In the last part of our work the effect of lufenuron on fertility, fecundity and blood intake capacity of adult Ae. aegypti females directly exposed to a surface treated with lufenuron was evaluated. When females were exposed to lufenuron 24 hours after blood meal (ABM) a reduction in the hatching percentage close to 40% was observed of those females that had contacted a surface with 1 mg/cm2. Also, when the contact with the surface treated with the IGR was before blood feeding (BBM), a 40% reduction in egg hatching was observed at the dose of 1 mg/cm2. This would indicate that the moment at which contact with lufenuron occurs (before or after blood feeding) is not decisive in the effect on fertility and fecundity but the dose used does; since the same results were obtained with both ABM and BBM regimes. On the other hand, the studies developed with pyriproxyfen indicate that the moment of contact with this IGR is decisive for its effect on the fertility and fertility of the adult’s mosquitoes. Aiku and colleagues [49] found significant effect on egg hatching when An. stephensi females were exposed to bednet treated with 2% pyriproxyfen 24 hours after blood feeding. Also Gaugler and colleagues [33] found the same results with Ae. albopictus, suggesting that mosquitoes are most susceptible when bloodfed one day prior to pyriproxyfen exposure and therefore exposed while developing their eggs. Itoh and colleagues [26] reported that tarsal contact of Ae. aegypti with 0.1 mg/cm2 pyriproxyfen before a bloodmeal induced a large decrease in the number of eggs hatch compared with contact after a bloodmeal.

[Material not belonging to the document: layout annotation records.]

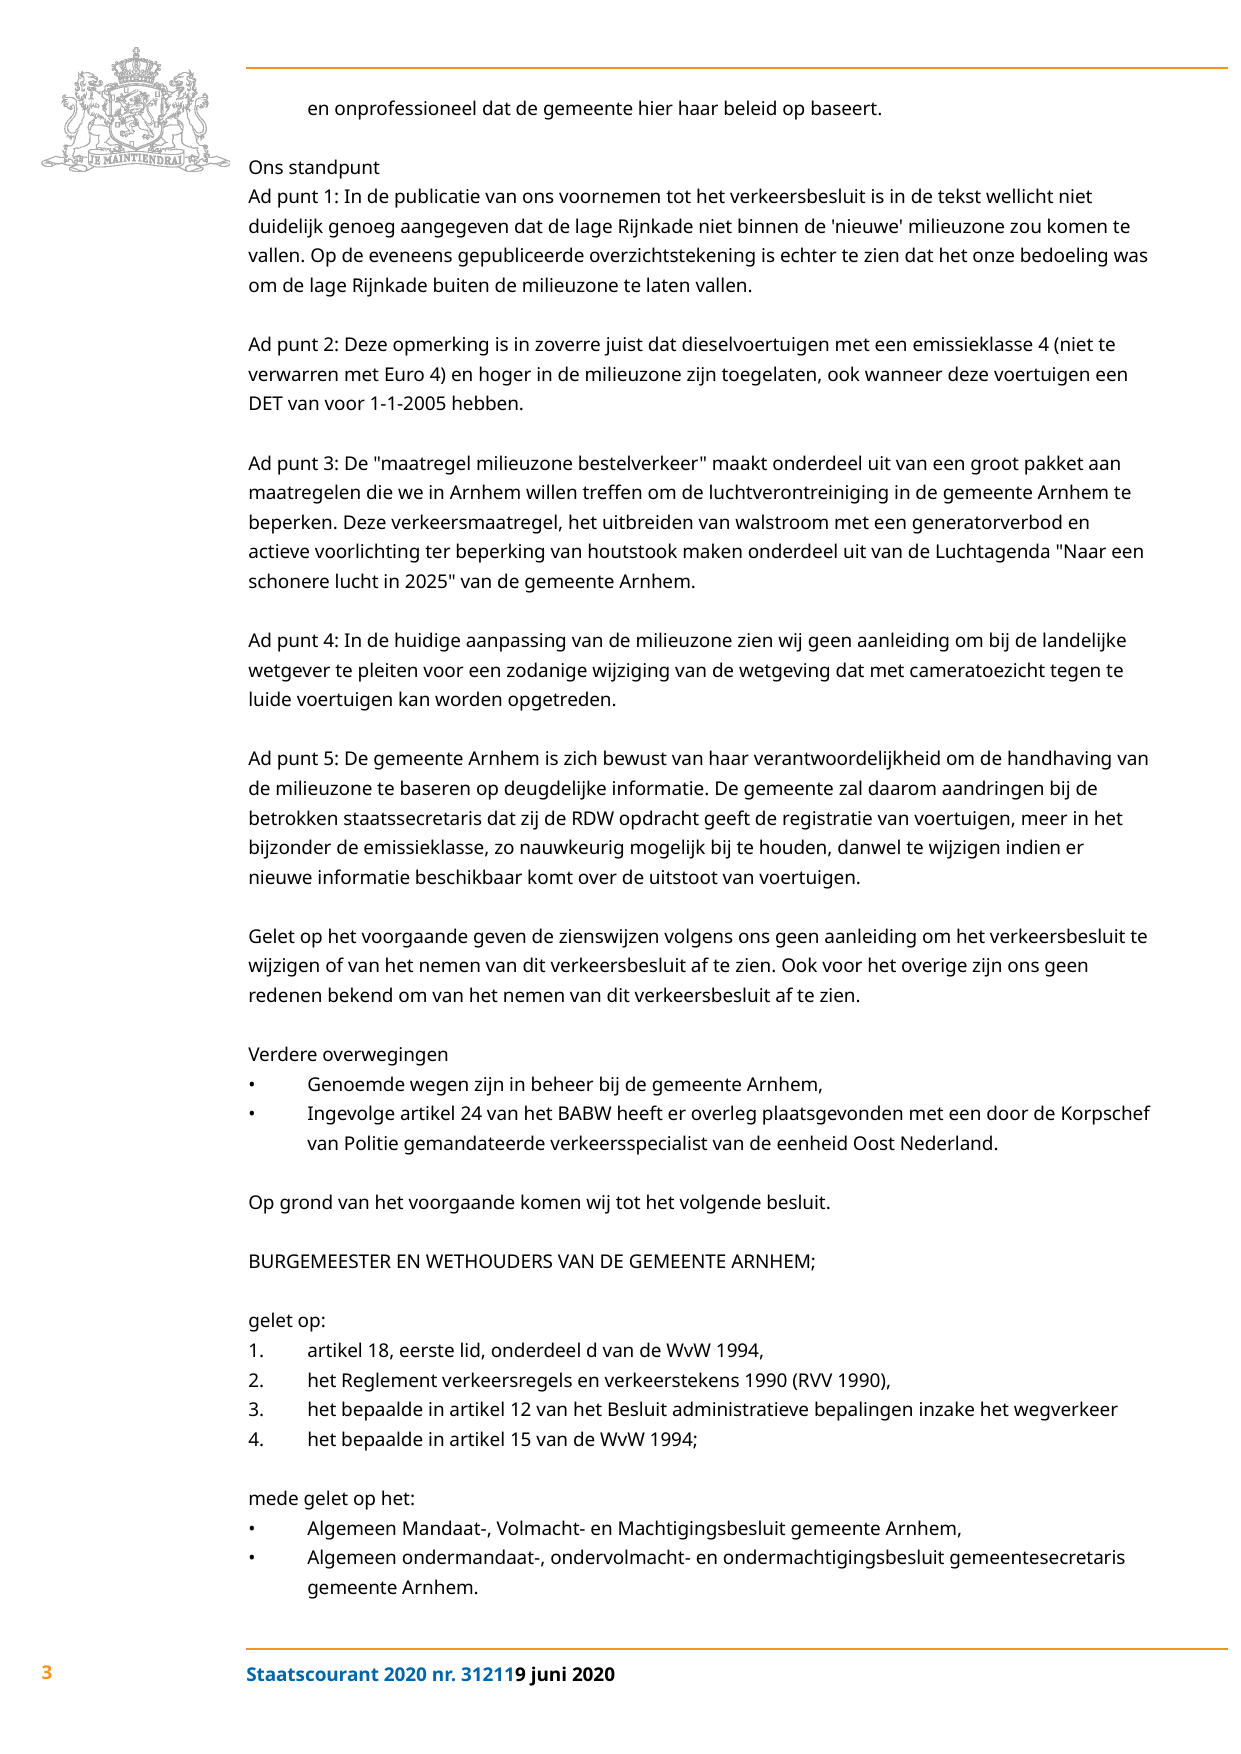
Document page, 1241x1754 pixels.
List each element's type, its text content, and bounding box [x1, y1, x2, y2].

text Ons standpunt [248, 154, 1152, 180]
list het bepaalde in artikel 15 van de WvW 1994; [248, 1426, 1152, 1452]
text Ad punt 4: In de huidige aanpassing van de milieuzone zien wij geen aanleiding om bij de landelijke wetgever te pleiten voor een zodanige wijziging van de wetgeving dat met cameratoezicht tegen te luide voertuigen kan worden opgetreden. [248, 627, 1152, 712]
list Algemeen ondermandaat-, ondervolmacht- en ondermachtigingsbesluit gemeentesecretaris gemeente Arnhem. [248, 1544, 1152, 1600]
text Ad punt 5: De gemeente Arnhem is zich bewust van haar verantwoordelijkheid om de handhaving van de milieuzone te baseren op deugdelijke informatie. De gemeente zal daarom aandringen bij de betrokken staatssecretaris dat zij de RDW opdracht geeft de registratie van voertuigen, meer in het bijzonder de emissieklasse, zo nauwkeurig mogelijk bij te houden, danwel te wijzigen indien er nieuwe informatie beschikbaar komt over de uitstoot van voertuigen. [248, 746, 1152, 890]
picture [41, 47, 231, 172]
text mede gelet op het: [248, 1485, 1152, 1511]
text Ad punt 3: De "maatregel milieuzone bestelverkeer" maakt onderdeel uit van een groot pakket aan maatregelen die we in Arnhem willen treffen om de luchtverontreiniging in de gemeente Arnhem te beperken. Deze verkeersmaatregel, het uitbreiden van walstroom met een generatorverbod en actieve voorlichting ter beperking van houtstook maken onderdeel uit van de Luchtagenda "Naar een schonere lucht in 2025" van de gemeente Arnhem. [248, 450, 1152, 594]
text Ad punt 2: Deze opmerking is in zoverre juist dat dieselvoertuigen met een emissieklasse 4 (niet te verwarren met Euro 4) en hoger in de milieuzone zijn toegelaten, ook wanneer deze voertuigen een DET van voor 1-1-2005 hebben. [248, 331, 1152, 416]
text BURGEMEESTER EN WETHOUDERS VAN DE GEMEENTE ARNHEM; [248, 1248, 1152, 1274]
list het bepaalde in artikel 12 van het Besluit administratieve bepalingen inzake het wegverkeer [248, 1396, 1152, 1422]
list en onprofessioneel dat de gemeente hier haar beleid op baseert. [248, 95, 1152, 121]
text gelet op: [248, 1308, 1152, 1333]
list Ingevolge artikel 24 van het BABW heeft er overleg plaatsgevonden met een door de Korpschef van Politie gemandateerde verkeersspecialist van de eenheid Oost Nederland. [248, 1101, 1152, 1156]
text Gelet op het voorgaande geven de zienswijzen volgens ons geen aanleiding om het verkeersbesluit te wijzigen of van het nemen van dit verkeersbesluit af te zien. Ook voor het overige zijn ons geen redenen bekend om van het nemen van dit verkeersbesluit af te zien. [248, 923, 1152, 1008]
list Genoemde wegen zijn in beheer bij de gemeente Arnhem, [248, 1071, 1152, 1097]
list Algemeen Mandaat-, Volmacht- en Machtigingsbesluit gemeente Arnhem, [248, 1515, 1152, 1541]
text Verdere overwegingen [248, 1041, 1152, 1067]
list artikel 18, eerste lid, onderdeel d van de WvW 1994, [248, 1337, 1152, 1363]
list het Reglement verkeersregels en verkeerstekens 1990 (RVV 1990), [248, 1367, 1152, 1393]
text Ad punt 1: In de publicatie van ons voornemen tot het verkeersbesluit is in de tekst wellicht niet duidelijk genoeg aangegeven dat de lage Rijnkade niet binnen de 'nieuwe' milieuzone zou komen te vallen. Op de eveneens gepubliceerde overzichtstekening is echter te zien dat het onze bedoeling was om de lage Rijnkade buiten de milieuzone te laten vallen. [248, 183, 1152, 298]
text Op grond van het voorgaande komen wij tot het volgende besluit. [248, 1189, 1152, 1215]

Finally, our work shows a reduction in the percentage of females that fed on blood for the dose of 1 mg/cm2 of lufenuron, from 97% in the control group to less than 60% in the treated one. However, there was no effect of previous exposure to lufenuron on female mortality. There are no other works that evaluate the direct effect of IGRs on the blood intake capacity of mosquito females. Only the work of Vasuki [43] found that Ae. aegypti larvae and pupae exposed to sublethal doses of the IGR hexaflumuron significantly reduced the quantity of blood ingested as adult females with a corresponding reduction in egg laying.

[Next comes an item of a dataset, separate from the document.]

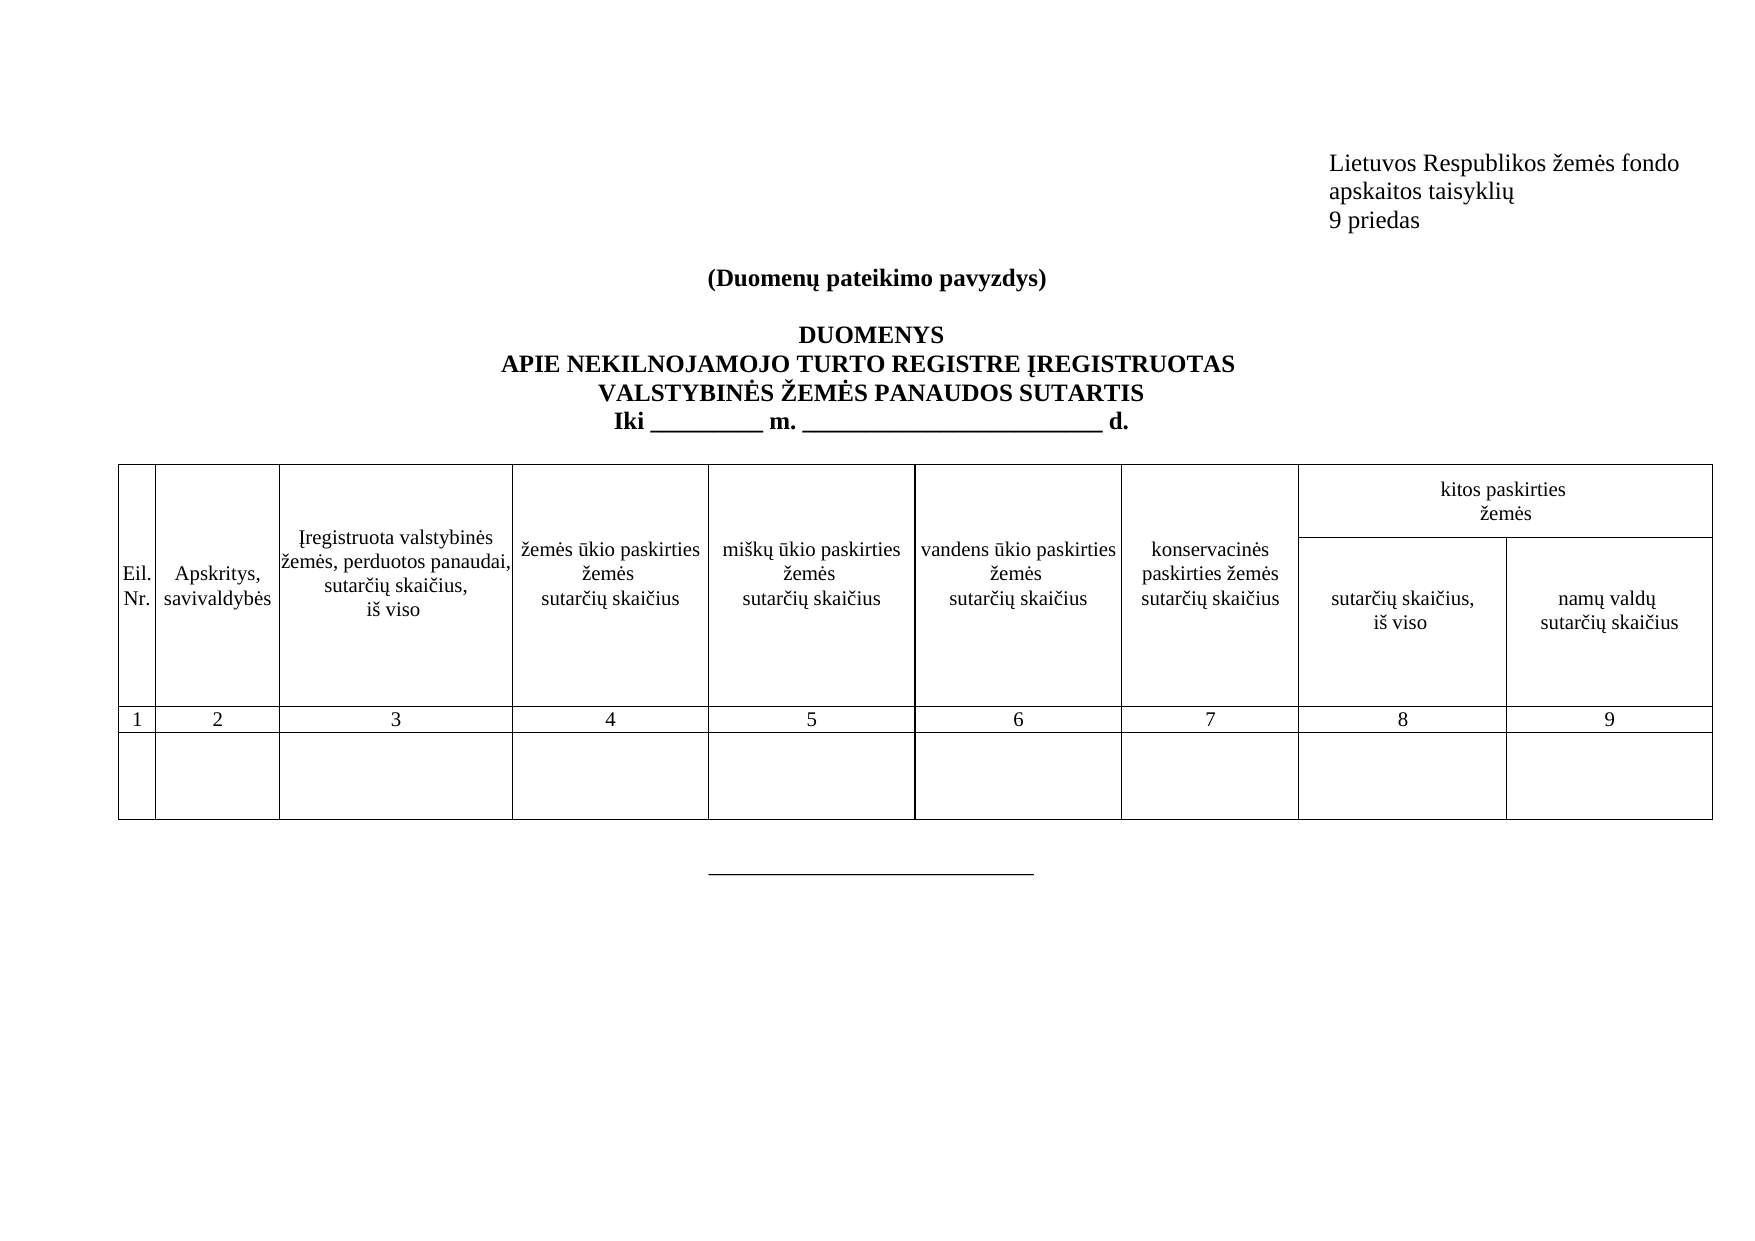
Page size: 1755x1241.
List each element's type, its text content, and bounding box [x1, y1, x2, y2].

During the past decades, a larger number of chemically unrelated insecticidal compounds have been developed and commercialized that interfere with chitin synthesis, which is essential to reproduction, growth, and development of insects [50]. This paper introduces an innovation by first exploring the possibility that an IGR belonging to the group of BPUs, such as lufenuron, can be transferred by gravid females to breeding sites and that at the same time can have an effect on fertility, fertility and blood intake capacity of adult mosquitoes. Although lufenuron is effective against many insects, the proposed approach targets container breeding species with such tiny amounts of compound disseminated exclusively to their breeding sites, that impacts on non-target species are likely to be minimal. In the future it might be interesting to explore lufenuron ability to replicate the results found here in field conditions.